GIVEN ENTRIES START

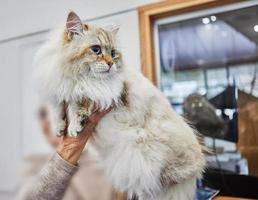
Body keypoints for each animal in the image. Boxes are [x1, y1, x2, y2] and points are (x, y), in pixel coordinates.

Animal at [35, 11, 206, 200]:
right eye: (96, 50)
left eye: (113, 53)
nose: (111, 64)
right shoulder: (59, 90)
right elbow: (57, 109)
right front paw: (59, 129)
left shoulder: (101, 92)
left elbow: (77, 104)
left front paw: (73, 128)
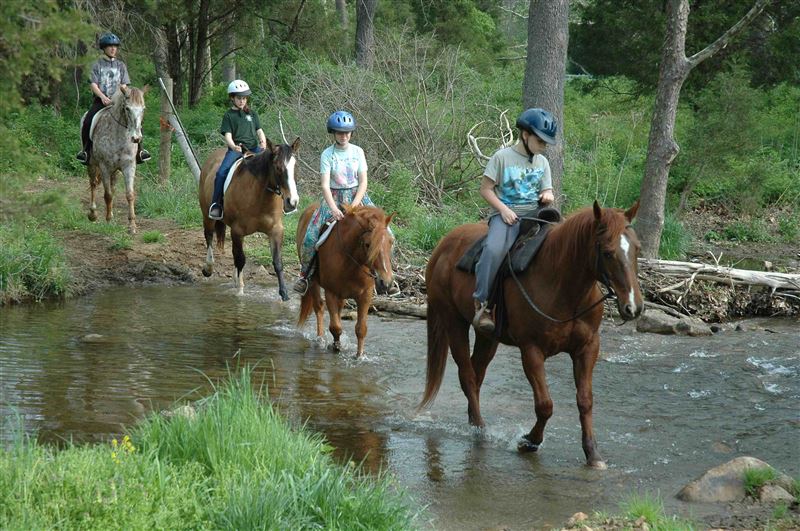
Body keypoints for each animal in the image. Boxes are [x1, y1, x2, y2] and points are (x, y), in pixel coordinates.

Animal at [86, 85, 148, 234]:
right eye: (127, 108)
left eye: (143, 109)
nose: (136, 138)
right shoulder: (104, 167)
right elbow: (107, 194)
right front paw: (108, 221)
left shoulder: (128, 166)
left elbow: (129, 194)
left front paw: (132, 226)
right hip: (92, 165)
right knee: (93, 184)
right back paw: (93, 214)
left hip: (115, 171)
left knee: (112, 187)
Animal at [198, 138, 300, 300]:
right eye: (278, 167)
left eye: (295, 167)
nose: (293, 202)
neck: (259, 196)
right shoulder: (237, 231)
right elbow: (240, 259)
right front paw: (240, 291)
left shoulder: (276, 231)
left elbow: (277, 262)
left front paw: (284, 295)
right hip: (207, 215)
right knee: (209, 237)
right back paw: (208, 268)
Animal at [296, 203, 395, 358]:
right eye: (368, 244)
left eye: (391, 242)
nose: (386, 283)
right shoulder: (331, 292)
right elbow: (335, 327)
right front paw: (336, 347)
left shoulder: (365, 295)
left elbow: (361, 329)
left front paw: (359, 356)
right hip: (313, 282)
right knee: (319, 307)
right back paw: (320, 339)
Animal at [418, 200, 644, 469]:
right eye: (608, 252)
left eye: (637, 249)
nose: (633, 307)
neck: (563, 285)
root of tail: (442, 245)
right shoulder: (531, 350)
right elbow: (545, 405)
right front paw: (528, 441)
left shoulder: (588, 347)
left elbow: (585, 400)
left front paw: (593, 454)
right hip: (454, 322)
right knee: (468, 375)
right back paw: (481, 431)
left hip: (488, 337)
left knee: (477, 371)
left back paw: (475, 422)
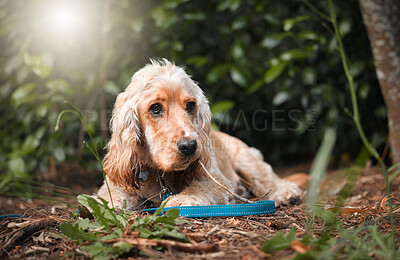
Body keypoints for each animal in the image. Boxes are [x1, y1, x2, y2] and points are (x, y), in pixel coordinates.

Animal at [97, 59, 306, 209]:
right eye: (155, 108)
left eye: (191, 105)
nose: (189, 146)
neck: (160, 174)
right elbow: (109, 194)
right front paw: (102, 204)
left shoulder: (216, 181)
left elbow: (198, 188)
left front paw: (180, 200)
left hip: (247, 159)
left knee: (269, 179)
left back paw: (286, 193)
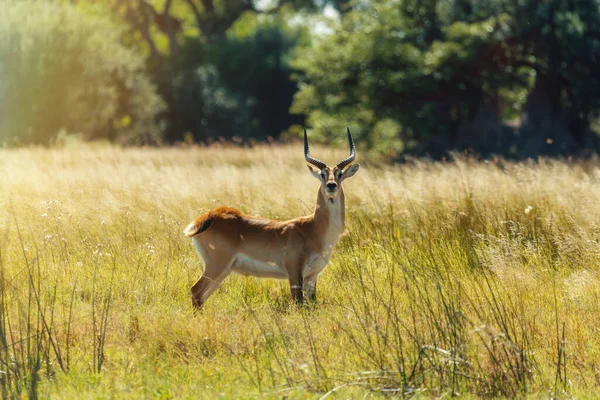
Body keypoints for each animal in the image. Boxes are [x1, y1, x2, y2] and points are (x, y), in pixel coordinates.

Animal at [184, 128, 360, 310]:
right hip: (217, 265)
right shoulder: (294, 272)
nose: (331, 185)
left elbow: (312, 303)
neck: (312, 229)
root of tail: (211, 216)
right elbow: (298, 303)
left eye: (340, 174)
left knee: (202, 297)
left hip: (224, 271)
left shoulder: (312, 276)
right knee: (195, 290)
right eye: (322, 174)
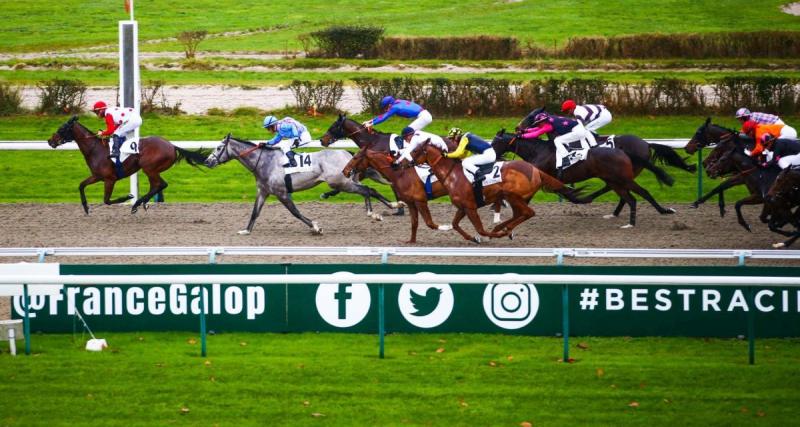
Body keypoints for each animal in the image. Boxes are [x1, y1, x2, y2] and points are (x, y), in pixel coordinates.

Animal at [45, 114, 209, 214]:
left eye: (61, 129)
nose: (50, 141)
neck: (95, 149)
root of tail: (172, 146)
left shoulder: (109, 179)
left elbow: (107, 200)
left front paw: (128, 197)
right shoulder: (97, 176)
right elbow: (81, 185)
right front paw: (85, 207)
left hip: (149, 168)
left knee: (160, 184)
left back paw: (137, 204)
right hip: (151, 170)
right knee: (158, 185)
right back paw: (142, 203)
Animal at [203, 134, 396, 236]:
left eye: (219, 148)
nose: (207, 161)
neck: (265, 162)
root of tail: (347, 153)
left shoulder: (281, 193)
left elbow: (295, 212)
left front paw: (315, 227)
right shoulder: (263, 191)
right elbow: (255, 212)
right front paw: (246, 230)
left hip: (341, 182)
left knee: (366, 190)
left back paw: (374, 213)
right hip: (349, 180)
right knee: (371, 190)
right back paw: (393, 205)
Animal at [406, 139, 588, 242]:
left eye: (415, 150)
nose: (404, 162)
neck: (452, 174)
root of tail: (535, 170)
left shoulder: (470, 206)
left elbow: (480, 229)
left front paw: (485, 236)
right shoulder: (463, 207)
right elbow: (455, 224)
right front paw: (473, 238)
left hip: (513, 195)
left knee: (528, 213)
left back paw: (505, 230)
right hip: (518, 198)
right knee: (519, 214)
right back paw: (503, 228)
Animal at [488, 131, 676, 229]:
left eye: (495, 143)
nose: (491, 156)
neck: (537, 150)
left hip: (623, 178)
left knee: (641, 193)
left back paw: (658, 212)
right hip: (615, 180)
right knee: (628, 197)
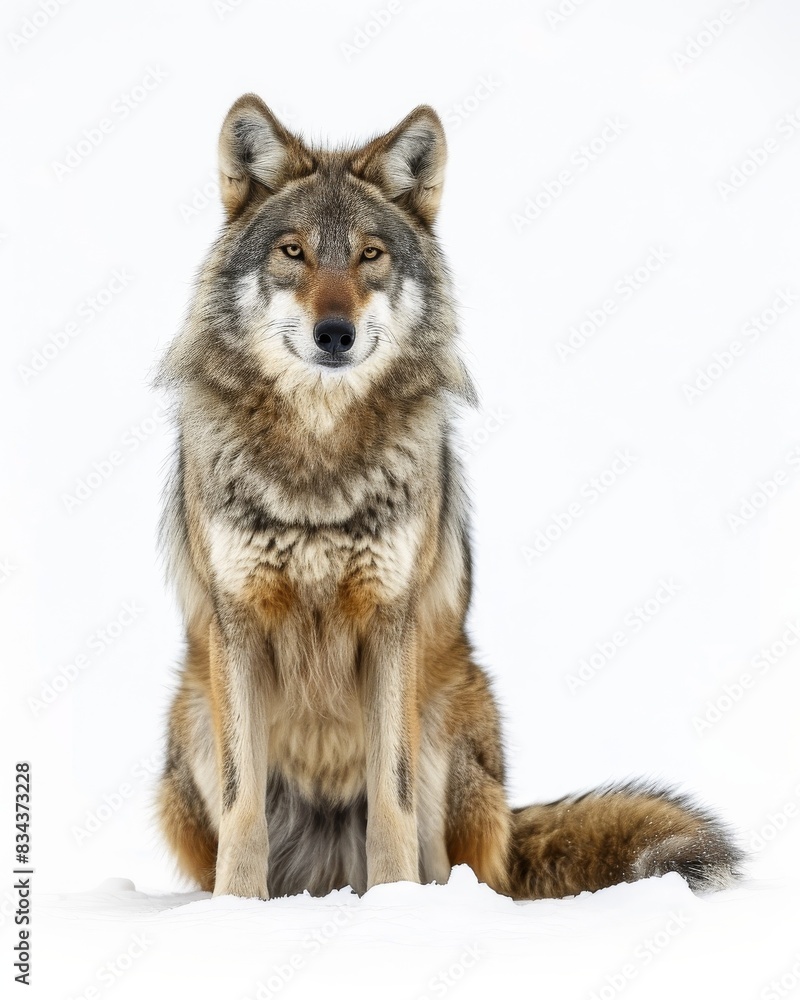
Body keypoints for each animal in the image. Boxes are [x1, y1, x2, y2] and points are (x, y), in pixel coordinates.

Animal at [156, 95, 742, 900]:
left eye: (370, 255)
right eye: (294, 252)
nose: (333, 333)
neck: (319, 457)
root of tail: (324, 874)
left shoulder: (390, 622)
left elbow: (391, 801)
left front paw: (396, 909)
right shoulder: (236, 622)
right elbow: (244, 812)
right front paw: (236, 911)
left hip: (449, 720)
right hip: (190, 721)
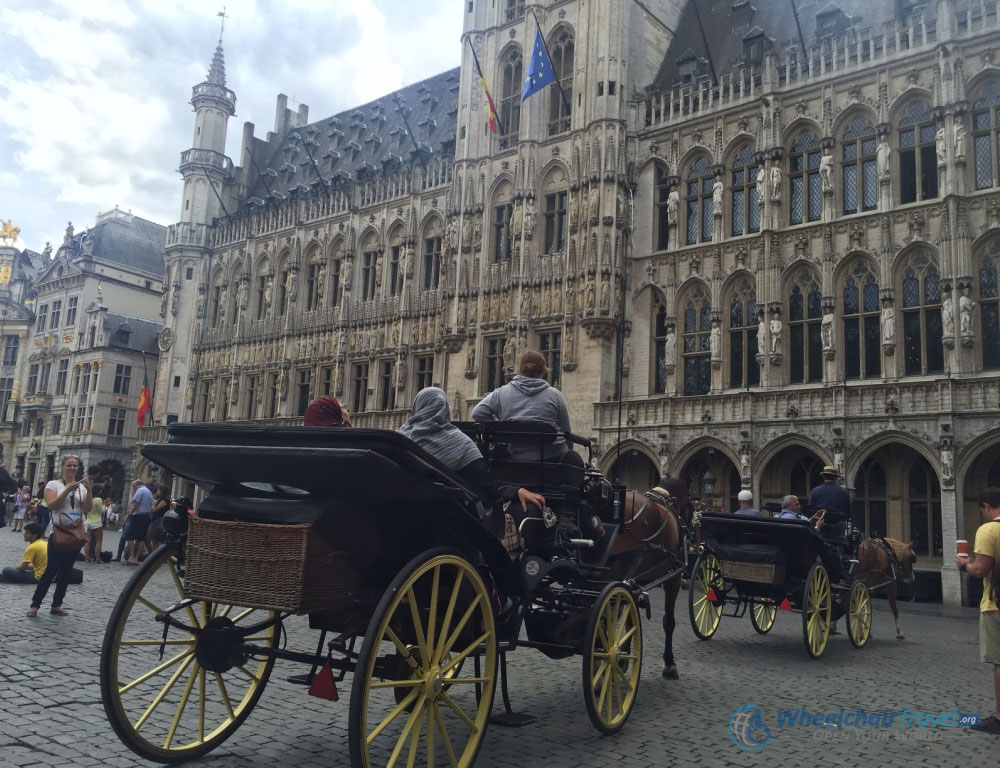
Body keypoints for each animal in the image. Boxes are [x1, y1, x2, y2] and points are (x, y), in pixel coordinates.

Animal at [608, 476, 688, 680]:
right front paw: (669, 663)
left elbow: (629, 620)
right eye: (691, 505)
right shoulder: (673, 578)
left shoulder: (634, 582)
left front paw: (624, 655)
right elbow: (669, 621)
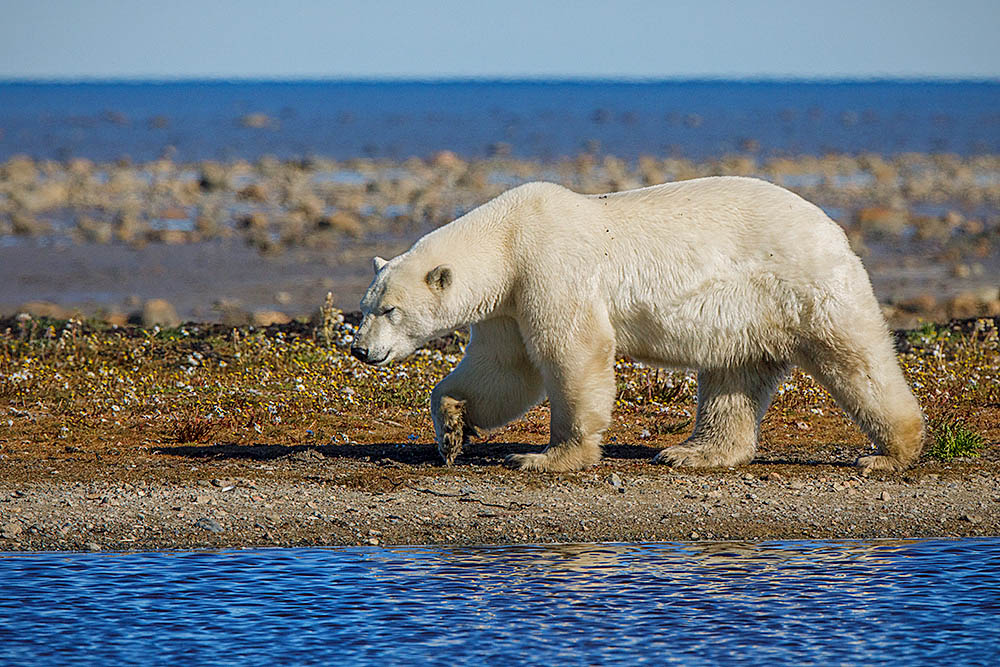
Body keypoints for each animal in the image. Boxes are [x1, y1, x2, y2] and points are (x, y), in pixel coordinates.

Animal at [350, 177, 920, 474]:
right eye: (365, 306)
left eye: (389, 310)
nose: (360, 351)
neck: (508, 237)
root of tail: (831, 226)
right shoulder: (507, 304)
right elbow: (505, 371)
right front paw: (453, 431)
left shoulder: (548, 268)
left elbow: (571, 352)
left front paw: (547, 456)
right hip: (747, 313)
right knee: (733, 375)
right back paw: (694, 452)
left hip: (800, 285)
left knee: (855, 356)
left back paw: (891, 453)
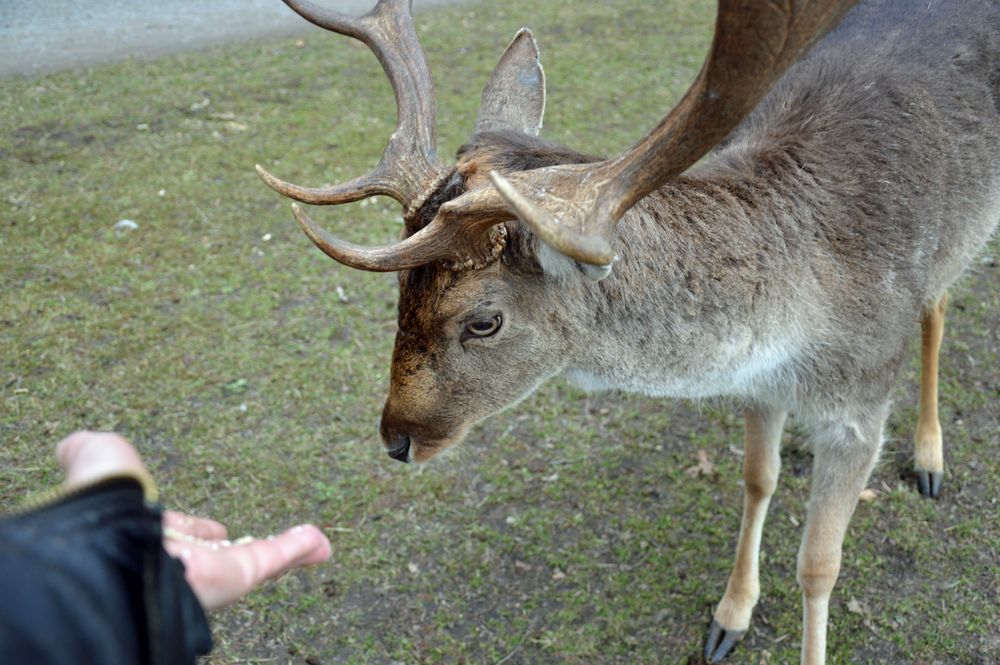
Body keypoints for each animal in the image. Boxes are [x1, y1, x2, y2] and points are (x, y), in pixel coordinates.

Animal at [258, 1, 1000, 660]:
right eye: (400, 294)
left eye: (484, 319)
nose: (396, 437)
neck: (794, 325)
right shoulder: (761, 385)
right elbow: (757, 478)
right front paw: (729, 617)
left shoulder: (861, 402)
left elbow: (819, 565)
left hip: (956, 244)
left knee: (936, 305)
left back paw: (929, 457)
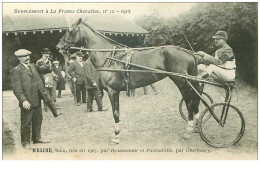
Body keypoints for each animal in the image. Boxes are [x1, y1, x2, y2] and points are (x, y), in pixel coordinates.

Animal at [57, 17, 202, 143]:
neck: (109, 57)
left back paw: (189, 130)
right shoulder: (115, 91)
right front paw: (116, 133)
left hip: (183, 83)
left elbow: (115, 113)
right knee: (195, 102)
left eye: (70, 30)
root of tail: (189, 53)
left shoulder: (112, 91)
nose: (58, 46)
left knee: (190, 103)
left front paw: (116, 136)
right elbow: (117, 112)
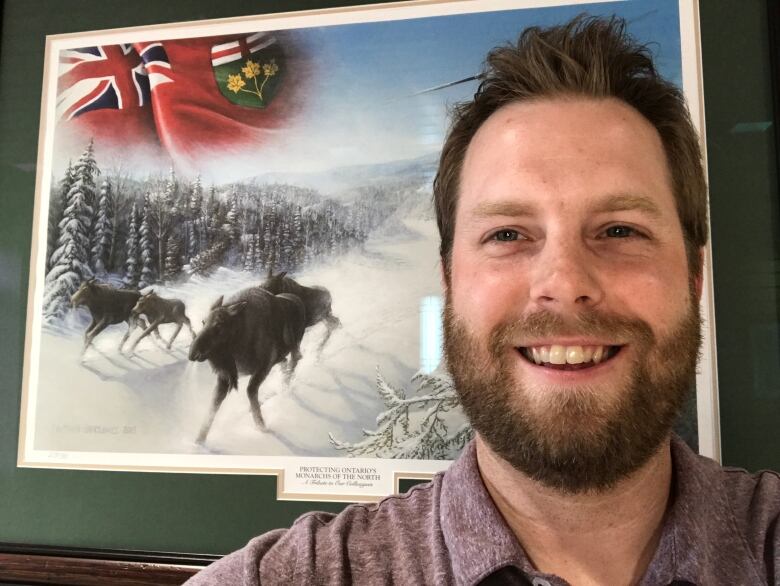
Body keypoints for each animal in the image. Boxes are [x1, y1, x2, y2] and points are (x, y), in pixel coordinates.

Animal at [189, 286, 308, 442]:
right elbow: (212, 407)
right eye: (203, 322)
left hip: (294, 347)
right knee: (285, 363)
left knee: (293, 363)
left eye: (219, 326)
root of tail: (299, 300)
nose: (193, 354)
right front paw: (198, 440)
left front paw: (261, 425)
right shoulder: (225, 376)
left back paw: (285, 389)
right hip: (280, 357)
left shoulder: (264, 366)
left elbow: (250, 391)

GIVEN ENTRIES END

__EXERCISE AIM__
With the images omitted, retype the records above exactly.

__SOLUTION TO THIS PROBLEM__
Body keypoints for each animal in the image. Boxes are [x1, y1, x2, y2] and points are (x, y), in pixel coordinates.

Animal at [35, 11, 206, 200]:
right eye: (96, 50)
left eye: (113, 53)
nose: (111, 64)
right shoulder: (59, 90)
right elbow: (57, 109)
right front paw: (59, 129)
left shoulder: (101, 92)
left elbow: (77, 104)
left front paw: (73, 128)
Body keypoints for each animal in the image. Boxes are [x1, y1, x2, y2] and points are (x, y), in pixel coordinates.

Animal at [86, 85, 148, 234]:
right eye: (127, 108)
left eye: (143, 109)
nose: (136, 138)
right shoulder: (104, 167)
right elbow: (107, 194)
right front paw: (108, 221)
left shoulder: (128, 166)
left elbow: (129, 194)
left front paw: (132, 226)
right hip: (92, 165)
right knee: (93, 184)
right back paw: (93, 214)
left hip: (115, 171)
left knee: (112, 187)
Animal at [198, 138, 300, 300]:
right eye: (278, 167)
left eye: (295, 167)
nose: (293, 202)
neck: (259, 196)
right shoulder: (237, 231)
right elbow: (240, 259)
right front paw: (240, 291)
left shoulder: (276, 231)
left elbow: (277, 262)
left front paw: (284, 295)
right hip: (207, 215)
right knee: (209, 237)
right back paw: (208, 268)
Animal at [296, 203, 395, 358]:
right eye: (368, 244)
left eye: (391, 242)
nose: (386, 283)
right shoulder: (331, 292)
right elbow: (335, 327)
right front paw: (336, 347)
left shoulder: (365, 295)
left elbow: (361, 329)
left front paw: (359, 356)
right hip: (313, 282)
right knee: (319, 307)
right back paw: (320, 339)
Animal at [418, 200, 644, 469]:
right eye: (608, 252)
left eye: (637, 249)
nose: (633, 307)
neck: (563, 285)
root of tail: (442, 245)
right shoulder: (531, 350)
right elbow: (545, 405)
right front paw: (528, 441)
left shoulder: (588, 347)
left elbow: (585, 400)
left front paw: (593, 454)
right hip: (454, 322)
right knee: (468, 375)
right back paw: (481, 431)
left hip: (488, 337)
left knee: (477, 371)
left back paw: (475, 422)
Body keypoints for each animal in the image. Boxes are [x1, y1, x2, y2] and points are (x, y), in pixel coordinates.

Animal at [97, 59, 306, 209]:
right eye: (155, 108)
left eye: (191, 105)
nose: (189, 146)
neck: (160, 174)
right elbow: (109, 194)
right front paw: (102, 204)
left shoulder: (216, 181)
left elbow: (198, 188)
left front paw: (180, 200)
left hip: (247, 159)
left knee: (269, 179)
left back paw: (286, 193)
Body keypoints for each animal in the image. Boxes are [x1, y1, x2, y2] and points are (x, y), in pixel coordinates.

Animal at [184, 128, 360, 310]:
right hip: (217, 265)
right shoulder: (294, 272)
nose: (331, 185)
left elbow: (312, 303)
neck: (312, 229)
root of tail: (211, 216)
right elbow: (298, 303)
left eye: (340, 174)
left knee: (202, 297)
left hip: (224, 271)
left shoulder: (312, 276)
right knee: (195, 290)
right eye: (322, 174)
Body keypoints for each animal in the image. Boxes are [x1, y1, x2, y2] and points are (x, y), in pixel coordinates.

Animal at [45, 114, 209, 214]:
left eye: (61, 129)
nose: (50, 141)
neck: (95, 149)
root of tail: (172, 146)
left shoulder: (109, 179)
left elbow: (107, 200)
left front paw: (128, 197)
right shoulder: (97, 176)
right elbow: (81, 185)
right front paw: (85, 207)
left hip: (149, 168)
left knee: (160, 184)
left back paw: (137, 204)
right hip: (151, 170)
right knee: (158, 185)
right back paw: (142, 203)
Animal at [203, 134, 396, 236]:
left eye: (219, 148)
nose: (207, 161)
neck: (265, 162)
root of tail: (347, 153)
left shoulder: (281, 193)
left elbow: (295, 212)
left front paw: (315, 227)
right shoulder: (263, 191)
right elbow: (255, 212)
right front paw: (246, 230)
left hip: (341, 182)
left knee: (366, 190)
left back paw: (374, 213)
right hip: (349, 180)
right knee: (371, 190)
right back paw: (393, 205)
Animal at [406, 139, 588, 242]:
left eye: (415, 150)
nose: (404, 162)
neck: (452, 174)
root of tail: (535, 170)
left shoulder: (470, 206)
left elbow: (480, 229)
left front paw: (485, 236)
right shoulder: (463, 207)
right elbow: (455, 224)
right front paw: (473, 238)
left hip: (513, 195)
left knee: (528, 213)
left back paw: (505, 230)
right hip: (518, 198)
right knee: (519, 214)
right back paw: (503, 228)
Animal at [488, 131, 676, 229]:
left eye: (495, 143)
nose: (491, 156)
neck: (537, 150)
left hip: (623, 178)
left knee: (641, 193)
left back paw: (658, 212)
right hip: (615, 180)
right knee: (628, 197)
Body keypoints for each animal in the image. Boxes are [x1, y1, x2, y2] and points are (x, y), in pixel coordinates.

Animal at [156, 95, 742, 900]:
left eye: (370, 255)
right eye: (294, 252)
nose: (333, 333)
neck: (319, 457)
root of tail: (324, 874)
left shoulder: (390, 622)
left elbow: (391, 801)
left front paw: (396, 909)
right shoulder: (236, 622)
right elbow: (244, 812)
right front paw: (236, 911)
left hip: (449, 720)
right hip: (190, 721)
Body keypoints for each animal in the image. Boxes are [x1, y1, x2, y2] and points are (x, y), in pixel coordinates.

Animal at [608, 476, 688, 680]:
right front paw: (669, 663)
left elbow: (629, 620)
right eye: (691, 505)
right shoulder: (673, 578)
left shoulder: (634, 582)
left front paw: (624, 655)
right elbow: (669, 621)
Body keypoints for each animal in the image. Boxes are [x1, y1, x2, y2] and points are (x, y), in pixel coordinates.

Animal at [350, 177, 920, 474]:
right eye: (365, 306)
left eye: (389, 310)
nose: (360, 351)
neck: (508, 237)
root of tail: (831, 226)
right shoulder: (507, 304)
right elbow: (505, 371)
right front paw: (453, 431)
left shoulder: (548, 268)
left elbow: (571, 352)
left front paw: (547, 456)
right hip: (747, 313)
right knee: (733, 375)
right back paw: (694, 452)
left hip: (800, 285)
left knee: (855, 356)
left back paw: (891, 453)
Body keypoints for each animal in the image. Boxes are [x1, y1, x2, y2] and points are (x, y), in pixel coordinates.

Animal at [258, 1, 1000, 660]:
right eye: (400, 294)
left eye: (484, 319)
nose: (396, 437)
neck: (794, 325)
right shoulder: (761, 385)
right elbow: (757, 478)
right front paw: (729, 617)
left shoulder: (861, 402)
left elbow: (819, 565)
left hip: (956, 244)
left knee: (936, 305)
left back paw: (929, 457)
Body keypoints for each animal in the image. Boxes are [x1, y1, x2, y2] and points are (x, y), in pixel coordinates.

Animal at [57, 17, 202, 143]:
neck: (109, 57)
left back paw: (189, 130)
right shoulder: (115, 91)
right front paw: (116, 133)
left hip: (183, 83)
left elbow: (115, 113)
right knee: (195, 102)
left eye: (70, 30)
root of tail: (189, 53)
left shoulder: (112, 91)
nose: (58, 46)
left knee: (190, 103)
left front paw: (116, 136)
right elbow: (117, 112)
Body keypoints for each animal in the image. Boxes are [x1, y1, x2, y2] and points are (x, y), in pixel coordinates.

Animal at [189, 286, 308, 442]:
right elbow: (212, 407)
right eye: (203, 322)
left hip: (294, 347)
right knee: (285, 363)
left knee: (293, 363)
left eye: (219, 326)
root of tail: (299, 300)
nose: (193, 354)
right front paw: (198, 440)
left front paw: (261, 425)
right shoulder: (225, 376)
left back paw: (285, 389)
right hip: (280, 357)
left shoulder: (264, 366)
left elbow: (250, 391)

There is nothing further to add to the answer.